To determine if this is happening, step through your code with gdb, paying attention to any operations that involve an %xmm register.
If you have the qemu logs of the crash, you can also examine the kernel binary near the address of the exception RIP.
These extensions existed before x86_64, but they were optional. The OS had to support them, and then initialize the hardware into a valid state for these
instructions to run. This actually includes the x87 floating point unit as well, and any attempts to use it before executing finit will result in #UD.
Now if you're used to programming with more recent cpu extensions, like avx512 for example, you normally have to enable these features explicitly before
the compiler will generate instructions. Not so here.
The important thing to note is that when AMD create x86_64, they wanted to reduce the fragmentation of cpu feature sets, so they made these extensions architectural. Every x86_64 cpu is required to support them.
This means the XMM (sse 128 bit wide registers) are always present, and your compiler knows this. Hence it might use them for storing data,
which results in the #UD.
Any operation that touches the extended cpu registers, extended control registers, or uses an extension opcode will result in #UD.
Tell your compiler not to generate these instructions, simply add these flags to your favourite gcc/clang compiler of choice:
-mno-80387 -mno-sse -mno-sse2 -mno-3dnow -mno-mmx
Disclaimer here, I've never tested this, but I see no reason it shouldnt work.

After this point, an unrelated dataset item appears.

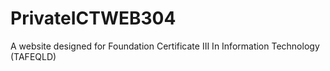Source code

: # PrivateICTWEB304
A website designed for Foundation Certificate III In Information Technology (TAFEQLD)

If your kernel begins in an assembly stub, you could setup the cpu for these extended states before executing any compiler-generated code. The x87 fpu and SSE are the main ones, most compilers wont output 3dnow or mmx, especially since sse replaces most of their functionality. First you'll went to set some flags in cr0 for the fpu:
- Bit 1 = MP/Monitor processor - required
- Bit 2 = Must be cleared (if set means you want to emulate the fpu - you don't).
- Bit 4 = Hardwired to 1 (but not always in some emulator versions!). If set means use 387 protocol, otherwise 287.
- Bit 5 = NE/Native exceptions - required.
You'll likely want to ensure bit 3 is clear. This is the TS/task switched bit, which if set will generate a #NM/device missing exception when the cpu thinks you've switched tasks. Not worth the hassle.
The FPU can now be initialized by a simple finit instruction.
SSE is a little trickier, but still straight forward enough You'll want to set the following bits in cr4:
- Bit 9 = OSFDSR, tell the cpu our os knows to use the fxsave/fxrstor instructions for saving/restoring extended cpu state.
- Bit 10 = OSXMMEXCPT, tell the cpu it can issue #XM (simd/sse exceptions), and we'll handle them.
If the cpu supports XSAVE (check cpuid), you can also set bit 18 here to enable it, otherwise leave it as is. There is more work to setting up xsave as well, for running in a single-task state where you don't care about saving/loading registers, not having xsave setup is fine.
That's it, that should enable your compiler-generated code with sse instructions to work.